■ **Document passage**
######

[<prev] [next>] [<thread-prev] [day] [month] [year] [list]
Message-Id: <b0adf539-8104-452d-ba34-14a120602bd5@yunsilicon.com>
Date: Thu, 20 Feb 2025 23:35:26 +0800
From: "tianx" <tianx@...silicon.com>
To: "Simon Horman" <horms@...nel.org>
Cc: <netdev@...r.kernel.org>, <leon@...nel.org>, <andrew+netdev@...n.ch>,
<kuba@...nel.org>, <pabeni@...hat.com>, <edumazet@...gle.com>,
<davem@...emloft.net>, <jeff.johnson@....qualcomm.com>,
<przemyslaw.kitszel@...el.com>, <weihg@...silicon.com>,
<wanry@...silicon.com>, <parthiban.veerasooran@...rochip.com>,
<masahiroy@...nel.org>
Subject: Re: [PATCH v4 05/14] net-next/yunsilicon: Add eq and alloc
On 2025/2/19 1:10, Simon Horman wrote:
> On Thu, Feb 13, 2025 at 05:14:14PM +0800, Xin Tian wrote:
>> Add eq management and buffer alloc apis
>>
>> Signed-off-by: Xin Tian<tianx@...silicon.com>
>> Signed-off-by: Honggang Wei<weihg@...silicon.com>
> ...
>
>> diff --git a/drivers/net/ethernet/yunsilicon/xsc/common/xsc_core.h b/drivers/net/ethernet/yunsilicon/xsc/common/xsc_core.h
> ...
>
>> +struct xsc_eq_table {
>> + void __iomem *update_ci;
>> + void __iomem *update_arm_ci;
>> + struct list_head comp_eqs_list;
> nit: The indentation of the member names above seems inconsistent
> with what is below.
got it
>> + struct xsc_eq pages_eq;
>> + struct xsc_eq async_eq;
>> + struct xsc_eq cmd_eq;
>> + int num_comp_vectors;
>> + int eq_vec_comp_base;
>> + /* protect EQs list
>> + */
>> + spinlock_t lock;
>> +};
> ...
>
>> diff --git a/drivers/net/ethernet/yunsilicon/xsc/pci/alloc.c b/drivers/net/ethernet/yunsilicon/xsc/pci/alloc.c
> ...
>
>> +/* Handling for queue buffers -- we allocate a bunch of memory and
>> + * register it in a memory region at HCA virtual address 0. If the
>> + * requested size is > max_direct, we split the allocation into
>> + * multiple pages, so we don't require too much contiguous memory.
>> + */
> I can't help but think there is an existing API to handle this.
failed to find one
>> +int xsc_buf_alloc(struct xsc_core_device *xdev, int size, int max_direct,
> I think unsigned long would be slightly better types for size and max_direct.

######

■ **Records for this exercise**

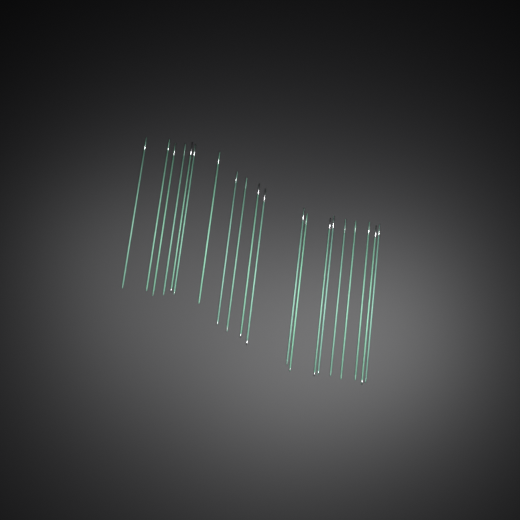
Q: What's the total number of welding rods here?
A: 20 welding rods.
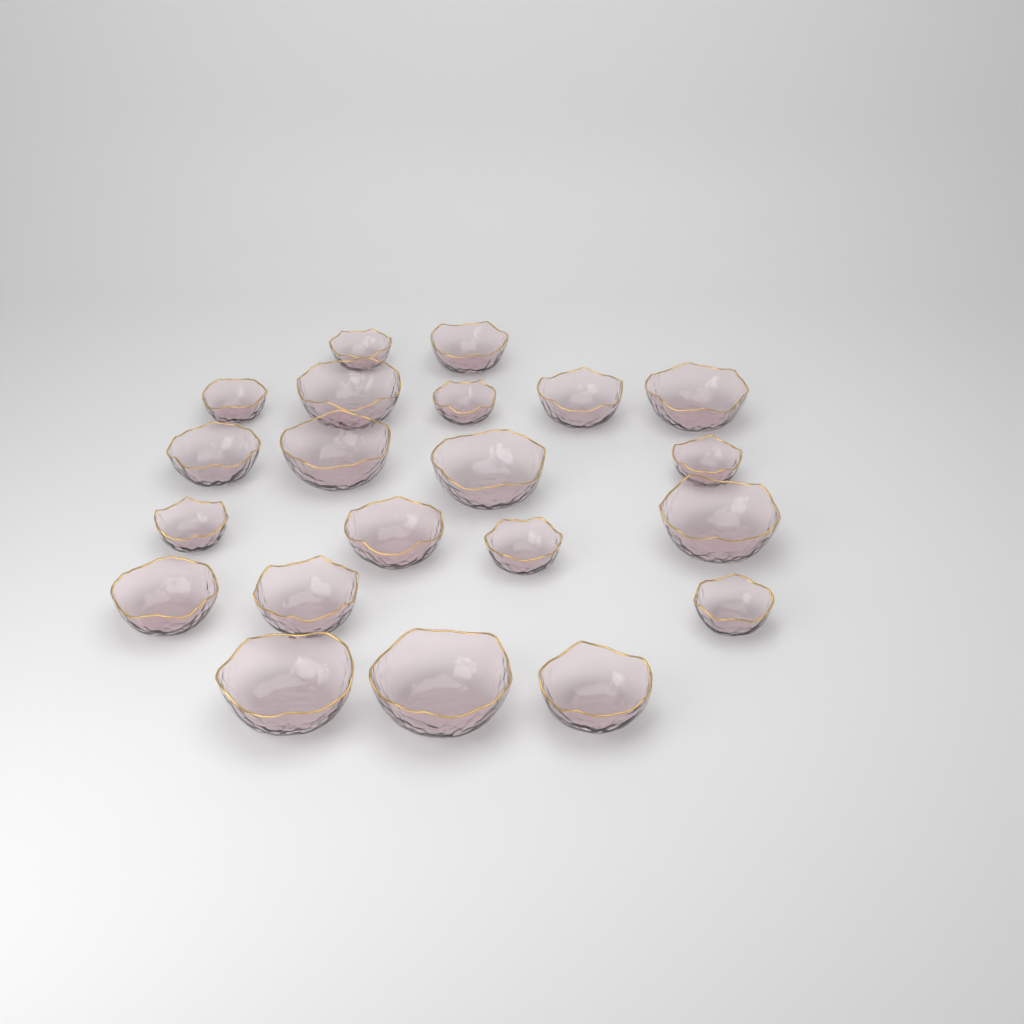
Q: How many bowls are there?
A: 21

######

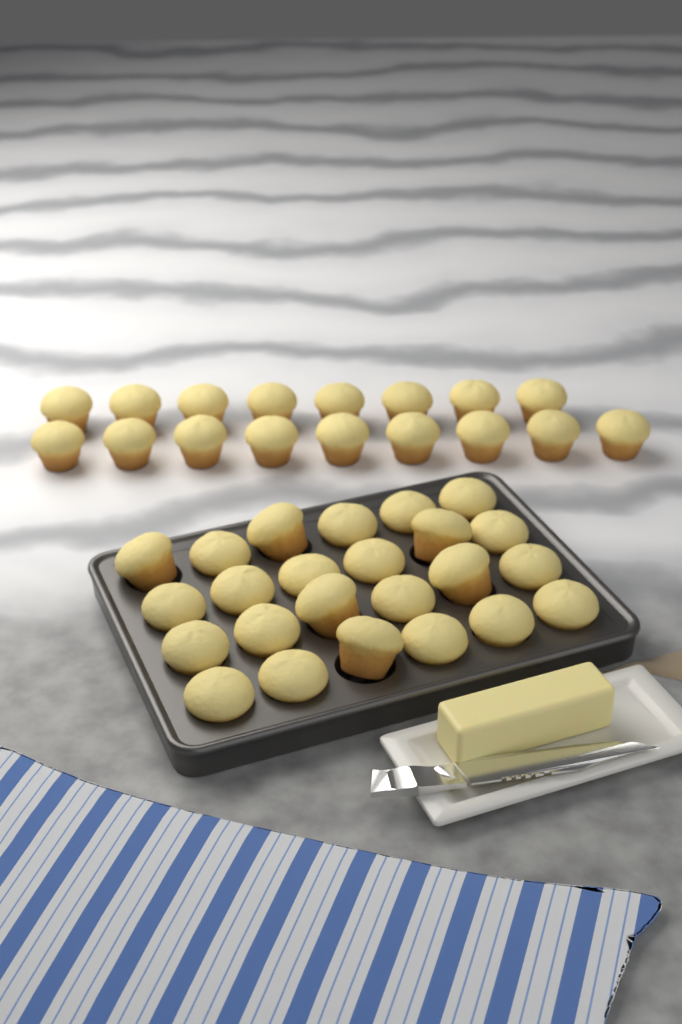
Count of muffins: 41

######

■ **Exercise set**
(1) Copy the patch review thread from "failed to find" up to and including "size and max_direct.".
(2) Identify each line of the records that contains the word "rods", and copy those lines.
The patch review thread and the records come from separate, unrelated sources.

■ **Final answers**
(1)
failed to find one
>> +int xsc_buf_alloc(struct xsc_core_device *xdev, int size, int max_direct,
> I think unsigned long would be slightly better types for size and max_direct.

(2)
Q: What's the total number of welding rods here?
A: 20 welding rods.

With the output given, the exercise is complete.